## THE PROBLEM
Transcribe the data from the line with "Tout feu, tout jeune" up to and including the line with "l'avenir de Madagascar.".

::::::::::

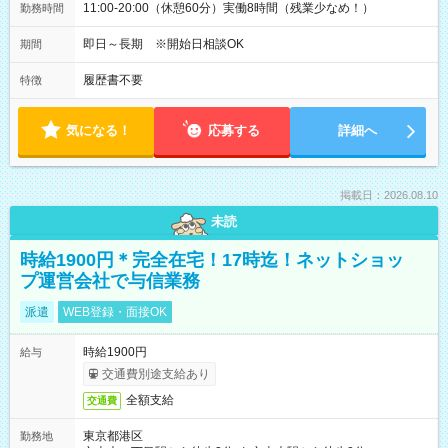
11:00-20:00（休憩60分）実働8時間（残業少なめ！）
勤務時間
即日～長期 ※開始日相談OK
期間
履歴書不要
特徴
気になる！
応募する
詳細へ
掲載日：2026.08.10
未読
時給1900円＊完全在宅！17時迄！ネットショッ
プ運営会社で与信業務
派遣
WEB登録・面接OK
時給1900円
給与
交通費別途支給あり
全額支給
交通費
東京都港区
勤務地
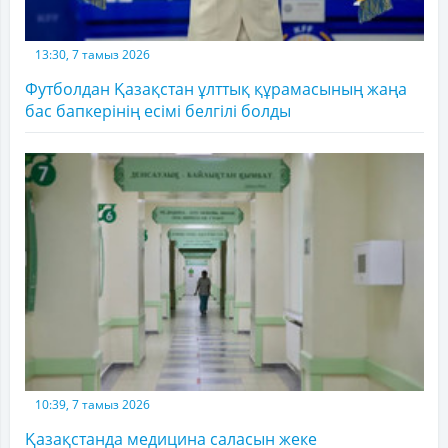
13:30, 7 тамыз 2026
Футболдан Қазақстан ұлттық құрамасының жаңа
бас бапкерінің есімі белгілі болды
10:39, 7 тамыз 2026
Қазақстанда медицина саласын жеке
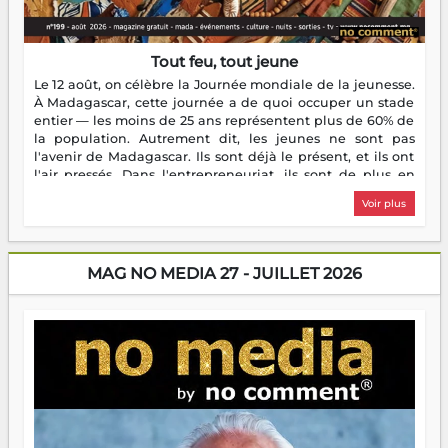
Tout feu, tout jeune
Le 12 août, on célèbre la Journée mondiale de la jeunesse.
À Madagascar, cette journée a de quoi occuper un stade
entier — les moins de 25 ans représentent plus de 60% de
la population. Autrement dit, les jeunes ne sont pas
l'avenir de Madagascar. Ils sont déjà le présent, et ils ont
l'air pressés. Dans l'entrepreneuriat, ils sont de plus en
plus nombreux à se lancer, à créer, à risquer — souvent
Voir plus
sans filet, souvent sans aide, mais toujours avec cette
énergie un peu folle qui fait qu'on se demande s'ils
dorment vraiment la nuit. En culture, les nouvelles sont
encore meilleures. Aina Rasamoelina vient de décrocher le
MAG NO MEDIA 27 - JUILLET 2026
Prix RFI Instrumental Afrique. Miangaly Elia rafle le Prix
Paritana 2026. Madagascar rayonne, et ce sont des mains
jeunes qui tiennent la torche. Alors oui, on pourrait
s'arrêter là, applaudir et rentrer chez soi satisfait. Mais ce
serait passer à côté d'une chose essentielle. La fougue, ça
brûle fort — et parfois, ça brûle vite. Une flamme sans
direction peut éclairer autant qu'elle peut consumer. C'est
là que les aînés entrent en scène — pas pour reprendre le
gouvernail, mais pour montrer où sont les récifs. Les jeunes
ont la force, les vieux ont l'expérience, comme on dit. Ce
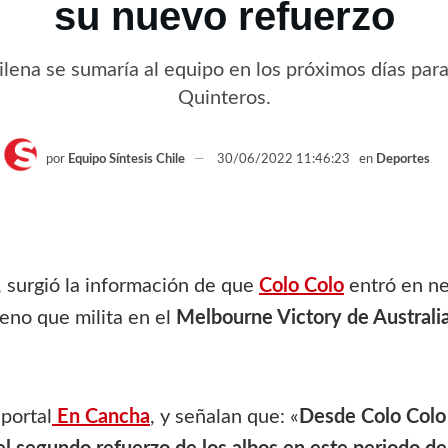
su nuevo refuerzo
lena se sumaría al equipo en los próximos días par
Quinteros.
por
Equipo Síntesis Chile
30/06/2022 11:46:23
en
Deportes
, surgió la información de que
Colo Colo
entró en n
eno que milita en el
Melbourne Victory de Australi
portal
En Cancha
, y señalan que: «
Desde Colo Colo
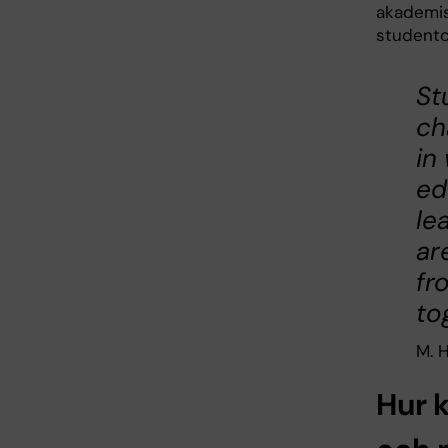
akademis
studentc
St
ch
in
ed
le
ar
fr
to
M. H
Hur 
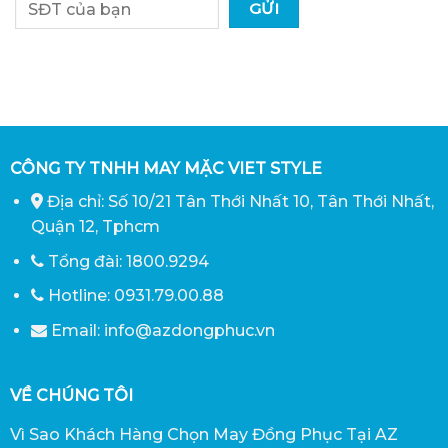
CÔNG TY TNHH MAY MẶC VIET STYLE
Địa chỉ: Số 10/21 Tân Thới Nhất 10, Tân Thới Nhất,
Quận 12, Tphcm
Tổng đài: 1800.9294
Hotline: 0931.79.00.88
Email: info@azdongphuc.vn
VỀ CHÚNG TÔI
Vì Sao Khách Hàng Chọn May Đồng Phục Tại AZ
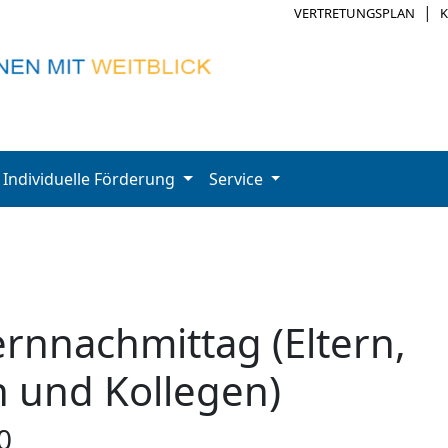
|
VERTRETUNGSPLAN
Individuelle Förderung
Service
ernnachmittag (Eltern,
n und Kollegen)
0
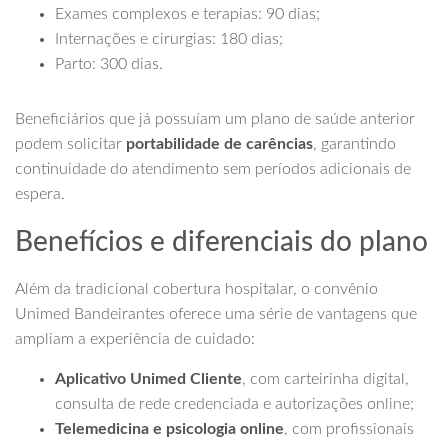
Exames complexos e terapias: 90 dias;
Internações e cirurgias: 180 dias;
Parto: 300 dias.
Beneficiários que já possuíam um plano de saúde anterior
podem solicitar
portabilidade de carências
, garantindo
continuidade do atendimento sem períodos adicionais de
espera.
Benefícios e diferenciais do plano
Além da tradicional cobertura hospitalar, o convênio
Unimed Bandeirantes oferece uma série de vantagens que
ampliam a experiência de cuidado:
Aplicativo Unimed Cliente
, com carteirinha digital,
consulta de rede credenciada e autorizações online;
Telemedicina e psicologia online
, com profissionais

::::::::::

## ANSWER TO THIS PROBLEM
Tout feu, tout jeune
Le 12 août, on célèbre la Journée mondiale de la jeunesse.
À Madagascar, cette journée a de quoi occuper un stade
entier — les moins de 25 ans représentent plus de 60% de
la population. Autrement dit, les jeunes ne sont pas
l'avenir de Madagascar. Ils sont déjà le présent, et ils ont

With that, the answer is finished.